One could improve on Method B, whose Achilles heel is the Z-score estimation, by having the evaluators include in their rankings options that are not presently available. One way to do that would be to increase the size of the option pool by including fake options. (In the case of graduate admissions, one could include a body of fake applications generated by a service.) Another way would be by including options from past evaluations (e.g., applicants from previous years). Then these would enter into the Z-score estimation, thereby improving Method B significantly. Of course, the down side of that is that it would be a lot more work for the evaluators, thereby making this unworkable.

Method A is subject to extreme evaluator manipulation, i.e., "strategic voting". Any evaluator can produce any result she desires by just reporting her utilities to swamp the utilities set by others. (The Basic Setup's description of the errors rules this out.) Method B is subject to more moderate evaluator manipulation. Condorcet, I am told, does fairly well. If anything like Method A is used, what is absolutely required is a community of justified mutual trust and reasonableness. Such mutual trust does, however, make possible noticeably better joint choices, which is an interesting result of the above.

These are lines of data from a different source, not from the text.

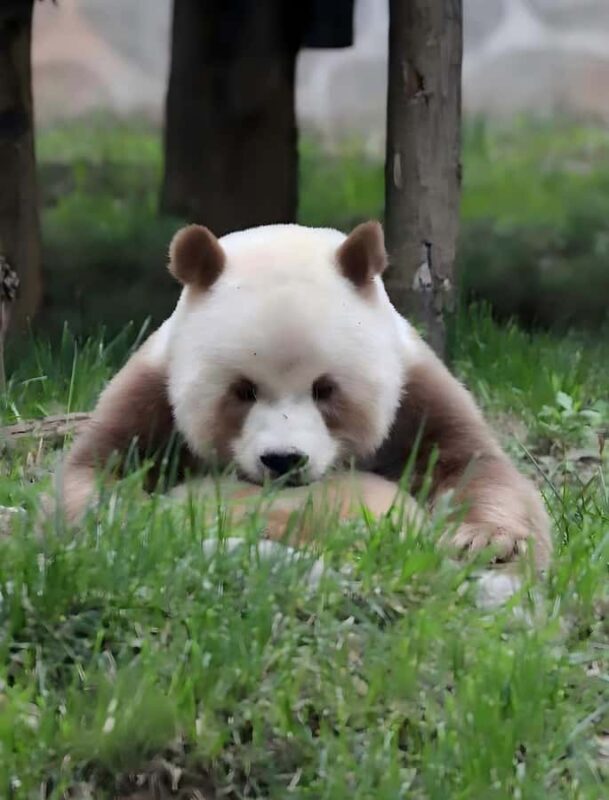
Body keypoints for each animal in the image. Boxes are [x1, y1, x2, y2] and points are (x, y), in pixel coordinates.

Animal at [60, 221, 552, 567]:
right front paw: (123, 518)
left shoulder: (415, 393)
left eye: (325, 389)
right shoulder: (152, 393)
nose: (283, 461)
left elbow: (470, 465)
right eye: (242, 390)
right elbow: (98, 468)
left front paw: (485, 539)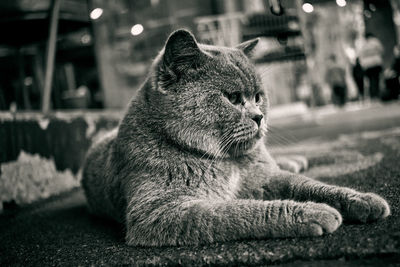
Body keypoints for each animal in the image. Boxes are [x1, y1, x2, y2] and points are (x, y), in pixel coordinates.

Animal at [81, 28, 390, 247]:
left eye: (258, 97)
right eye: (232, 98)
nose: (259, 116)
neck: (227, 162)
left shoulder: (267, 176)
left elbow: (311, 184)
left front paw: (363, 200)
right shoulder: (159, 212)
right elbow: (240, 211)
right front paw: (314, 213)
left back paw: (296, 159)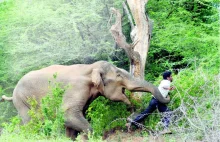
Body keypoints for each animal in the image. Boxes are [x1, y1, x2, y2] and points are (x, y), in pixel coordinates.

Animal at [0, 60, 170, 139]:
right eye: (119, 75)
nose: (131, 109)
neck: (90, 67)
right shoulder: (77, 88)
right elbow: (68, 114)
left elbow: (74, 117)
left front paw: (71, 138)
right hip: (23, 101)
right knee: (31, 123)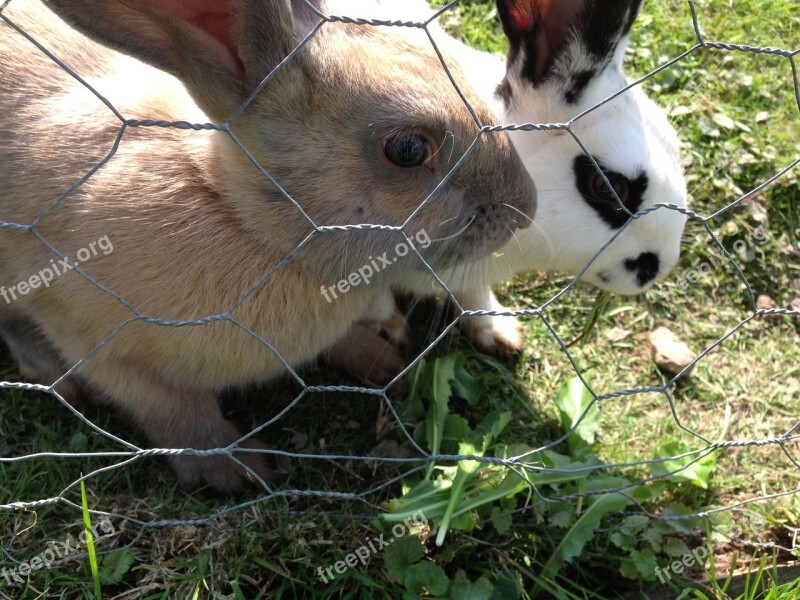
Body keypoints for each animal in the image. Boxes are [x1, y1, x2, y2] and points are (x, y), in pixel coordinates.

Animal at [1, 0, 536, 492]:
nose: (525, 208)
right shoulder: (93, 341)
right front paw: (238, 468)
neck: (241, 216)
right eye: (407, 149)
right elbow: (177, 413)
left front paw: (383, 363)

So, yes, in situations of great trust where all evaluators can accurately report their utility estimates, we can beat Condorcet by adopting Method A. But that's a rare circumstance. In situations of moderate trust and where the number of candidates exceeds the number of evaluators, Method B might be satisfactory, but its benefits over Condorcet are small.

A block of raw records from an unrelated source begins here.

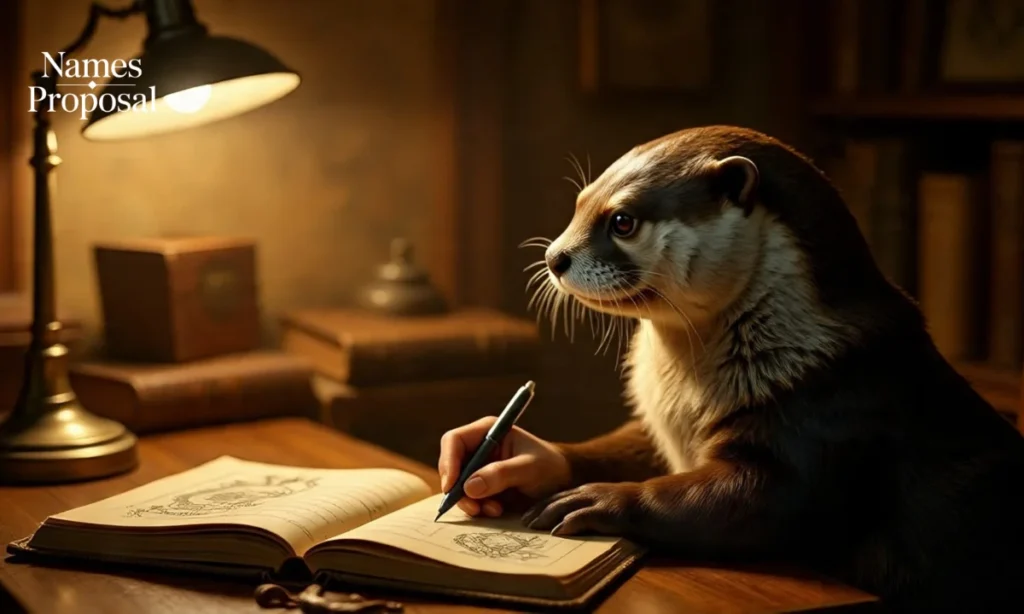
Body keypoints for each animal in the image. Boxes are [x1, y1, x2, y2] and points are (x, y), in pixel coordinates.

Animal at [519, 126, 1024, 612]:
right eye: (579, 205)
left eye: (622, 221)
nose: (554, 257)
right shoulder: (664, 429)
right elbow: (630, 444)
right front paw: (529, 458)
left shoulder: (826, 417)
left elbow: (751, 499)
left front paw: (600, 497)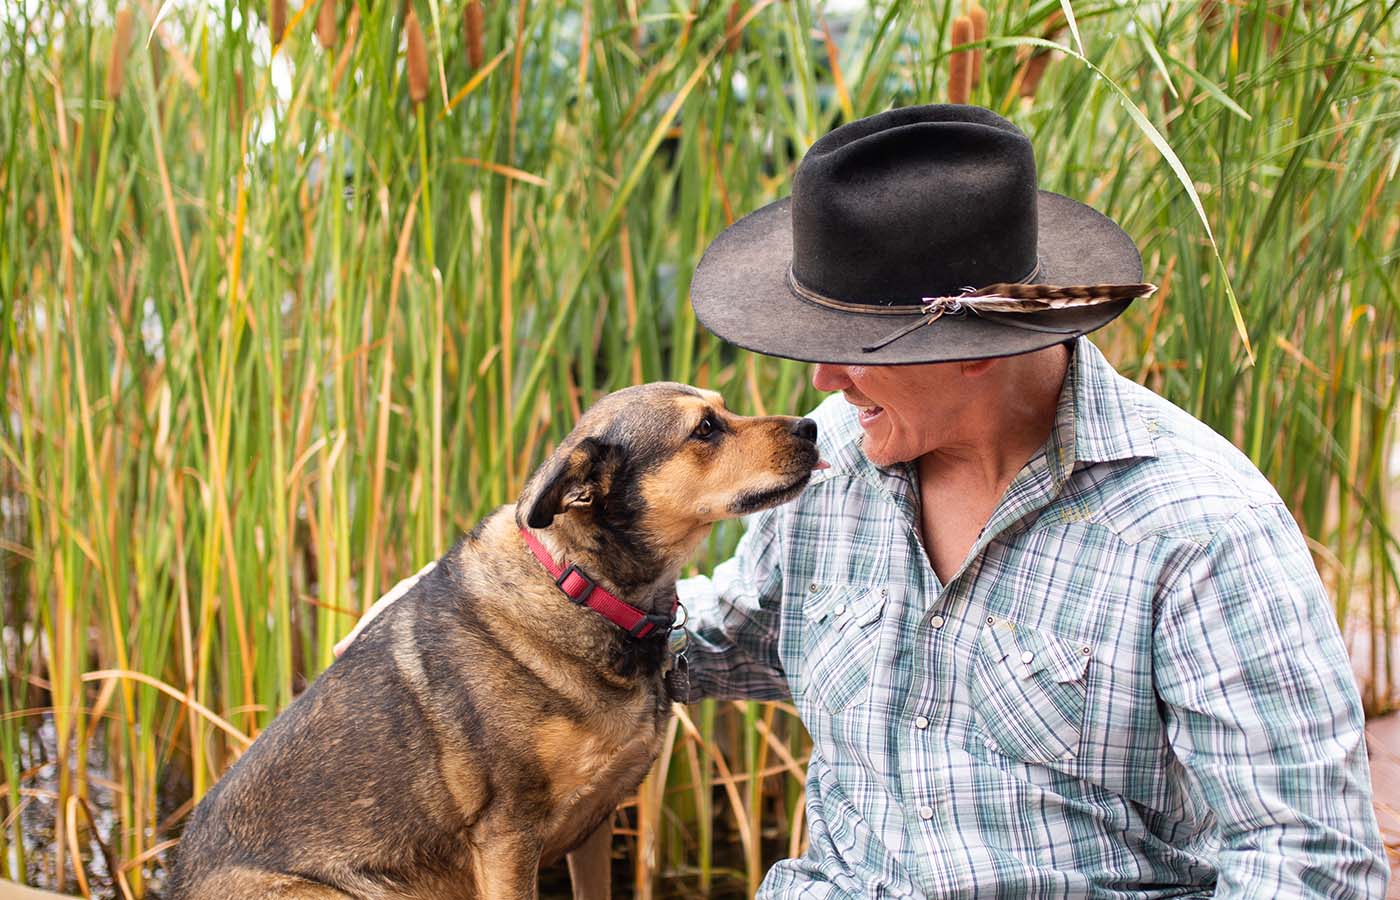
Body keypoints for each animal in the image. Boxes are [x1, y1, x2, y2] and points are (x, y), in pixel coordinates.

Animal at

One interesting method that I haven't explored numerically would be this:

  • Method D: Have each evaluator assign a numerical evaluations to the options on a fixed scale (say, integers from 1 to 50). Adjust the numerical evaluations to Z-scores, using data from the evaluator's present and past evaluations using some good statistical method. Average these estimated Z-scores across evaluators and choose the option with the highest average.
Under appropriate conditions, this method should converge to Method A over time in the Modified Setup. There would be possibilities for manipulation, but they would require planning ahead, beyond the particular evaluation (e.g., one could keep all one's evaluations in a small subset of the scale, and then when one really wants to make a difference, one jumps outside of that small subset).